The recent identification of homozygous WNT1 mutations in individuals with osteogenesis imperfecta type XV (OI-XV) has suggested that WNT1 is a key ligand promoting the differentiation and function of bone-forming osteoblasts. Although such an influence was supported by subsequent studies, a mouse model of OI-XV remained to be established. Therefore, we introduced a previously identified disease-causing mutation (G177C) into the murine Wnt1 gene. Homozygous Wnt1^G177C/G177C mice were viable and did not display defects in brain development, but the majority of 24-week-old Wnt1^G177C/G177C mice had skeletal fractures. This increased bone fragility was not fully explained by reduced bone mass but also by impaired bone matrix quality. Importantly, the homozygous presence of the G177C mutation did not interfere with the osteoanabolic influence of either parathyroid hormone injection or activating mutation of LRP5, the latter mimicking the effect of sclerostin neutralization. Finally, transcriptomic analyses revealed that short-term administration of WNT1 to osteogenic cells induced not only the expression of canonical WNT signaling targets but also the expression of genes encoding extracellular matrix modifiers. Taken together, our data demonstrate that regulating bone matrix quality is a primary function of WNT1. They further suggest that individuals with WNT1 mutations should profit from existing osteoanabolic therapies.

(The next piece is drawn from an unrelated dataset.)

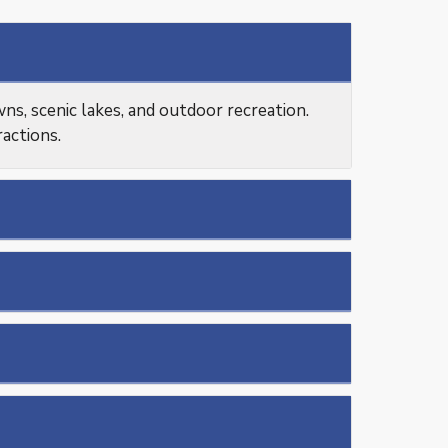
s, scenic lakes, and outdoor recreation.
ractions.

最近在 XV 型成骨不全症 (OI-XV) 个体中发现的纯合 WNT1 突变表明 WNT1 是促进成骨成骨细胞分化和功能的关键配体。尽管随后的研究支持了这种影响，但 OI-XV 的小鼠模型仍有待建立。因此，我们将先前确定的致病突变（G177C）引入小鼠Wnt1基因。纯合Wnt1 ^G177C/G177C小鼠可以存活并且没有表现出大脑发育缺陷，但大多数 24 周龄Wnt1 ^G177C/G177C老鼠有骨骼骨折。这种增加的骨脆性不能完全由骨量减少和骨基质质量受损来解释。重要的是， G177C的纯合存在突变不干扰甲状旁腺激素注射或激活 LRP5 突变的骨合成代谢影响，后者模仿硬化素中和的作用。最后，转录组学分析表明，对成骨细胞短期施用 WNT1 不仅诱导了经典 WNT 信号靶标的表达，而且还诱导了编码细胞外基质修饰物的基因的表达。总之，我们的数据表明调节骨基质质量是 WNT1 的主要功能。他们进一步建议具有 WNT1 突变的个体应该从现有的骨合成代谢疗法中获益。